The British government’s controversial Rwanda deportation scheme has come under mounting pressure after the UN refugee agency said it was still “not compatible” with international law.
Prime Minister Rishi Sunak’s plan to stop small boats crossing the English Channel is becoming increasingly frayed as he attempts to push legislation through the UK Parliament so that deportations of undocumented asylum seekers can start.
Right-wing Tories, including the party’s deputy chairman, are seeking to amend the legislation to negate asylum seekers’ right to appeal.
But as the Safety of Rwanda Bill stands, it is still in breach of international law, the UN High Commissioner for Refugees (UNHCR) said in a new report.
“It does not meet the required standards relating to the legality and appropriateness of the transfer of asylum seekers and is not compatible with international refugee law,” it said.
It also deemed that the deal struck between Britain and Rwanda “runs counter to the fundamental principles of global solidarity” that underpin the international system protecting asylum seekers.

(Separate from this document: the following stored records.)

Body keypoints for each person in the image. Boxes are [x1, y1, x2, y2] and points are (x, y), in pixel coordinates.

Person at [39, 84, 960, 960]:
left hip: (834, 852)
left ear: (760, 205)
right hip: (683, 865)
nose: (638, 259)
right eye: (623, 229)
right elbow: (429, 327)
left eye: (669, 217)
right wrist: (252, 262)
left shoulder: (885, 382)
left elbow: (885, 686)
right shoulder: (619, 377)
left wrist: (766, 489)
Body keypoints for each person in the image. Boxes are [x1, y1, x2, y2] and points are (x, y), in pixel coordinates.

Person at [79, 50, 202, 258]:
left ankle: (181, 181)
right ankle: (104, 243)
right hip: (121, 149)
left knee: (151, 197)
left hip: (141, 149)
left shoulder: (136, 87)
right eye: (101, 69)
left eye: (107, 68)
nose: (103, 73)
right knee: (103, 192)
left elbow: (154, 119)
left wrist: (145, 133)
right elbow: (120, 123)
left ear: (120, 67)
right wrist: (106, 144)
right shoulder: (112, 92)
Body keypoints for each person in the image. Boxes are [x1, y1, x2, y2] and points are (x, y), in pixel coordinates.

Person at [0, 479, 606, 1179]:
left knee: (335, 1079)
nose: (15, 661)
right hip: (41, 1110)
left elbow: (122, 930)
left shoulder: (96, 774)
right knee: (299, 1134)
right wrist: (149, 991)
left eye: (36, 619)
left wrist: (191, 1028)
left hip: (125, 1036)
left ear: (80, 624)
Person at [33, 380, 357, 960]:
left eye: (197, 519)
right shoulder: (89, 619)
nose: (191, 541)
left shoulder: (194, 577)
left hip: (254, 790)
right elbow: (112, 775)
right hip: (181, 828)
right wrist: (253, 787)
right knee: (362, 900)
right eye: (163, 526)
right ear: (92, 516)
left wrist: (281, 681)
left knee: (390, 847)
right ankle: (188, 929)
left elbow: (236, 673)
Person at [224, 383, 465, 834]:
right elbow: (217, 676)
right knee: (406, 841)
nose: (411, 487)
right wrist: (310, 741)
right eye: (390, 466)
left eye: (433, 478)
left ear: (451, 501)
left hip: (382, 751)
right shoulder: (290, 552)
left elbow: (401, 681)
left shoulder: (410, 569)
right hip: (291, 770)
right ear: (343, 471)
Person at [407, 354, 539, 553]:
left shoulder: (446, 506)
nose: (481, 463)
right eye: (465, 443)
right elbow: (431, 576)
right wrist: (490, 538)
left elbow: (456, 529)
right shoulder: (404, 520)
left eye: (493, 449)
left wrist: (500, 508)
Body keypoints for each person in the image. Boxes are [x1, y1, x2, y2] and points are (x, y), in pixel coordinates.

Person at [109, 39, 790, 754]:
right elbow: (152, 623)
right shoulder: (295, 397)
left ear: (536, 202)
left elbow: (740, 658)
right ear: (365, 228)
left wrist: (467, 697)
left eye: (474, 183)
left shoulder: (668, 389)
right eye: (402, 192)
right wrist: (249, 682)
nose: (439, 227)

In a previous analysis in 2022, the UNHCR “noted its serious concerns” that asylum seekers transferred to Rwanda “would not have access to fair and efficient procedures for the determination of refugee status”.
The latest report said: “As of January 2024, UNHCR has not observed changes in the practice of asylum adjudication that would overcome the concerns set out in its 2022 analysis."

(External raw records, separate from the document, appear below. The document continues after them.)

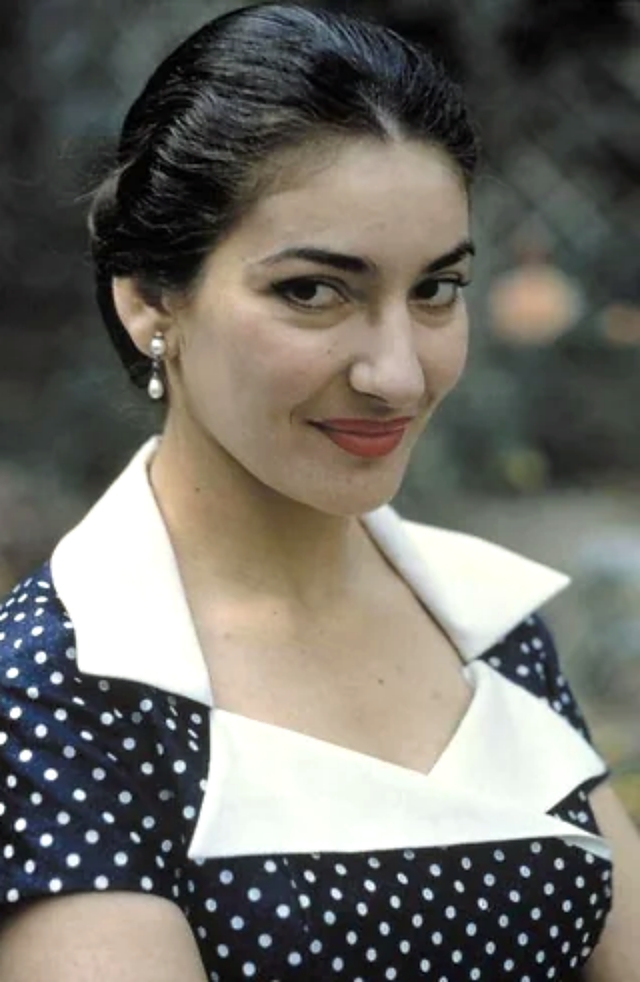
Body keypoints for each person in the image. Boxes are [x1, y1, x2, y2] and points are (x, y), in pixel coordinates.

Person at [0, 3, 639, 979]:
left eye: (434, 289)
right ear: (147, 298)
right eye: (312, 290)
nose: (397, 373)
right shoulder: (56, 692)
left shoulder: (489, 626)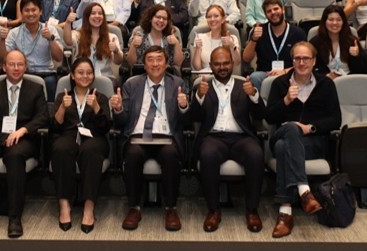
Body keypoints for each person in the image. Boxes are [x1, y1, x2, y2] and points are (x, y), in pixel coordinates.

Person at [264, 42, 340, 238]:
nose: (301, 62)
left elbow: (335, 119)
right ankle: (305, 192)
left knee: (283, 148)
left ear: (314, 61)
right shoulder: (280, 84)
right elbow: (269, 117)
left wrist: (311, 128)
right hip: (282, 133)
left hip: (312, 142)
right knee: (290, 129)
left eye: (306, 58)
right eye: (297, 58)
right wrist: (286, 101)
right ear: (293, 61)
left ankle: (285, 210)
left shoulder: (326, 84)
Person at [0, 51, 48, 238]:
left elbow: (43, 117)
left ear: (25, 66)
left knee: (14, 156)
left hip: (23, 135)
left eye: (20, 64)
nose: (16, 68)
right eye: (11, 64)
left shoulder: (35, 88)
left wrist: (23, 130)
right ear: (4, 67)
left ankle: (14, 217)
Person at [113, 46, 190, 232]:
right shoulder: (132, 84)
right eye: (150, 60)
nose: (155, 64)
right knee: (132, 154)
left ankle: (171, 208)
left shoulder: (177, 83)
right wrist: (117, 109)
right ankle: (134, 208)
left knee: (171, 155)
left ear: (166, 64)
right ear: (144, 64)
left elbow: (186, 122)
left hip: (166, 137)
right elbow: (122, 122)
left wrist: (184, 106)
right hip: (138, 136)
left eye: (159, 59)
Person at [192, 46, 266, 233]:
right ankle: (213, 210)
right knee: (207, 155)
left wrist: (254, 96)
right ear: (211, 66)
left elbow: (261, 114)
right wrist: (199, 97)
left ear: (233, 63)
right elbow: (191, 118)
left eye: (226, 63)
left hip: (241, 137)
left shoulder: (244, 86)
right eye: (217, 64)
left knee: (256, 153)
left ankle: (252, 210)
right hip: (214, 137)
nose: (222, 67)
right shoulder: (203, 86)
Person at [50, 57, 111, 233]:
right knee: (60, 148)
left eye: (89, 73)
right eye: (80, 73)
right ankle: (64, 205)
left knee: (90, 150)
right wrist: (62, 108)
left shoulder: (100, 96)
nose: (85, 76)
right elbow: (55, 127)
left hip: (94, 137)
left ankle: (89, 207)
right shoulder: (64, 96)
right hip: (68, 135)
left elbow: (105, 127)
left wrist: (97, 107)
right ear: (73, 75)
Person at [5, 0, 65, 99]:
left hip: (46, 73)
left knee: (51, 83)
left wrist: (50, 39)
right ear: (21, 13)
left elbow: (59, 58)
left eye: (34, 10)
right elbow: (4, 58)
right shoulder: (14, 33)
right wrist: (2, 40)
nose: (31, 14)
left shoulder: (51, 30)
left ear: (40, 11)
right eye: (26, 10)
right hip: (23, 73)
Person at [242, 0, 306, 89]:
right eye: (269, 11)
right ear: (265, 15)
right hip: (265, 74)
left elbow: (304, 61)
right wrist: (254, 39)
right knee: (254, 77)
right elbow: (246, 58)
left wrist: (284, 71)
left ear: (283, 10)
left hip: (291, 73)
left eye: (276, 9)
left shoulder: (298, 33)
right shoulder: (259, 31)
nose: (273, 13)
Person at [312, 5, 367, 78]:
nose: (335, 23)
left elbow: (366, 71)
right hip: (325, 82)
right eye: (331, 19)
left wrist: (357, 56)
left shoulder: (352, 41)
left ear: (343, 22)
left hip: (350, 81)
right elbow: (312, 68)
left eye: (338, 20)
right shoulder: (315, 43)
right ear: (324, 22)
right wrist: (326, 76)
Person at [128, 5, 185, 72]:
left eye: (164, 18)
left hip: (168, 75)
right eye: (158, 17)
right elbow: (131, 63)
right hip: (142, 75)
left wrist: (176, 44)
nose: (161, 20)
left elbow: (178, 64)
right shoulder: (138, 32)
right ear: (150, 18)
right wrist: (133, 45)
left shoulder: (173, 33)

This stance reflected the view of Britain’s supreme court, which ruled in November that Rwanda was not a safe country.
Mr Sunak is now attempting to sidestep that ruling by passing legislation via parliament that states the central African country is safe for deportations.
But some of his hardline Conservative MPs argue the current bill does not go far enough and have tabled amendments to deny asylum seekers the right to appeal.
The Tory dissenters' biggest fear is that hundreds of cases could be caught up legal red tape and end up in the European Court of Human Rights, which will likely declare the deportations unlawful.
Right-wing Conservatives also believe the Rwanda policy is key to winning the next general election, in which latest polling suggests the Tories are facing a wipeout.
Hence on Wednesday the high-profile deputy chairman Lee Anderson made it clear he would back the amendments aimed at blocking international human rights laws.
But the UN report said it remained “deeply concerned” over the proposal to exclude asylum seekers from the “protections enshrined by the Human Rights Act”, including the right to challenge their deportation.
It added the British law would set “an acutely troubling precedent”.
It further highlighted that the legislation as it currently stands still “failed to meet the required standards” on the “appropriateness of transfer of asylum seekers”.
But No 10 Downing Street said the UNHCR itself used Rwanda as a place to send refugees – the country already has 136,000 asylum seekers and insisted the government’s own legal advice was that the plan was lawful.
The Prime Minister’s official spokesman said Mr Sunak “would not be deterred from a course of action” that was apparently backed by the public.
“It’s important that we have control of our borders, it’s right that the British people and not criminal gangs decide who comes to this country,” he said. “And we are acting in a way that we believe is both legal and responsible.”